August 2, 2011
Japan halts Iwate's beef cattle shipments
The Japanese government on Monday (Aug 1) ordered all shipments of beef cattle from Iwate Prefecture to be banned temporarily following the discovery of cattle contaminated with radioactive cesium in the area.
Iwate is the third prefecture, after Fukushima and Miyagi also in northeastern Japan, to be ordered by the central government to suspend all beef cattle shipments.
The government issued the order to the Fukushima and Miyagi prefectural governments last month after rice straw exposed to radiation leaked from the crippled Fukushima Daiichi nuclear plant was fed to beef cattle and meat tested positive for radioactive cesium.
It is the first ban on shipments related to food produced in Iwate, which the health ministry said ships around 36,000 cattle annually.

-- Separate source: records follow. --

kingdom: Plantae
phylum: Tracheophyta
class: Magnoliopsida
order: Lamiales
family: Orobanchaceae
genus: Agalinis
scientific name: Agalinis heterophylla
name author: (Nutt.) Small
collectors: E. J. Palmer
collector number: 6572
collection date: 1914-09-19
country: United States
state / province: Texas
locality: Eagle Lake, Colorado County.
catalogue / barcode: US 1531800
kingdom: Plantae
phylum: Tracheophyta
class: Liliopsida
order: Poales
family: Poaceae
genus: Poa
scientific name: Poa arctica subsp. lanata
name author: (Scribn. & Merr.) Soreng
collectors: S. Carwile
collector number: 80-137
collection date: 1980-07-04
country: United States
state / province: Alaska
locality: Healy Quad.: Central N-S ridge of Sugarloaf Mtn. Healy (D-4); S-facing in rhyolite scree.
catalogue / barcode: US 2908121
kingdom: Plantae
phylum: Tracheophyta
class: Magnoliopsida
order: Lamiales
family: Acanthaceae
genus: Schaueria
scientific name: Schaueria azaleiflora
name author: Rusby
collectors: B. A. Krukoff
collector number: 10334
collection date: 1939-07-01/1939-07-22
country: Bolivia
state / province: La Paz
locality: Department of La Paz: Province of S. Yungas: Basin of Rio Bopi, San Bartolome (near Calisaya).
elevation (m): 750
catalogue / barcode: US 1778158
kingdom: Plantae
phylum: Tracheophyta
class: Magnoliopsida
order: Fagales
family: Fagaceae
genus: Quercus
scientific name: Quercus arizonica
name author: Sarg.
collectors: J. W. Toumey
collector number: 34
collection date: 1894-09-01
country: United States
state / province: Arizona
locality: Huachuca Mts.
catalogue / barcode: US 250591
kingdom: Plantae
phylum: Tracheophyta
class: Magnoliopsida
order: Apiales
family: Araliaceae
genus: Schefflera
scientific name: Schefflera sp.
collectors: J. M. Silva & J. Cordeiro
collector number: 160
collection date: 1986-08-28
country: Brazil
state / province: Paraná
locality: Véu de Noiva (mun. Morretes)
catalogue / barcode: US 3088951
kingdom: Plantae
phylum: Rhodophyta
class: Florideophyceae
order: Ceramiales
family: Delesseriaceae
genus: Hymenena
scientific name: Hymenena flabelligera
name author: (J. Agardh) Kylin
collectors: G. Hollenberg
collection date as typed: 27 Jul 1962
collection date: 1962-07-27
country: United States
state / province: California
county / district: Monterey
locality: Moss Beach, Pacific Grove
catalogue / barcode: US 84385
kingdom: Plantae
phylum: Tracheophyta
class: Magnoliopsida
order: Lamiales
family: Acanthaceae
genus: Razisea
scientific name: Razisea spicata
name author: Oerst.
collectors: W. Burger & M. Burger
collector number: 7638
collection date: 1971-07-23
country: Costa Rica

The government is also considering suspending shipments of cattle raised in Tochigi Prefecture, neighbouring Fukushima, government officials said.
In the city of Ichinoseki and the town of Fujisawa in Iwate, rice straw fed to cattle contained radioactive cesium above the government-set limit of 300 becquerels per kilogramme, while meat from six head of cattle tested positive for radioactive cesium in excess of the maximum allowable level for beef of 500 becquerels per kilogramme.
The government, as it has in Fukushima and Miyagi, is asking all farms that had shipped cows exposed to radioactive cesium in Iwate to inspect all cattle, among other measures, before it will consider lifting the shipment ban.
Chief Cabinet Secretary Yukio Edano said that the government will lift the order on Iwate after the safety of beef cattle in the prefecture is confirmed.
''We will thoroughly check certain areas that have possible cases of cattle being given contaminated feed, and only allow those that pass the tests will be cleared for shipment to market,'' Edano said, when asked about the impact of the latest order on other prefectures.
The contamination of beef with radioactive cesium above the government-set limit is believed to have originated in rice straw left outdoors after the Fukushima plant was crippled by the March 11 earthquake and tsunami.
The Iwate prefectural government also announced Monday that it had detected radioactive cesium in ash at its garbage incineration facilities above the government's permissible limit of 8,000 becquerels per kilogramme for ash that can be buried in landfills.
Of the prefecture's incineration facilities, those in Ichinoseki and Oshu cities had maximum levels of 30,000 becquerels and 15,000 becquerels per kilogramme, respectively.
Since the ash cannot be buried in landfills because the level of radioactive cesium exceeds the government limit, it will be stored in containers at incineration facilities or buildings at landfill sites.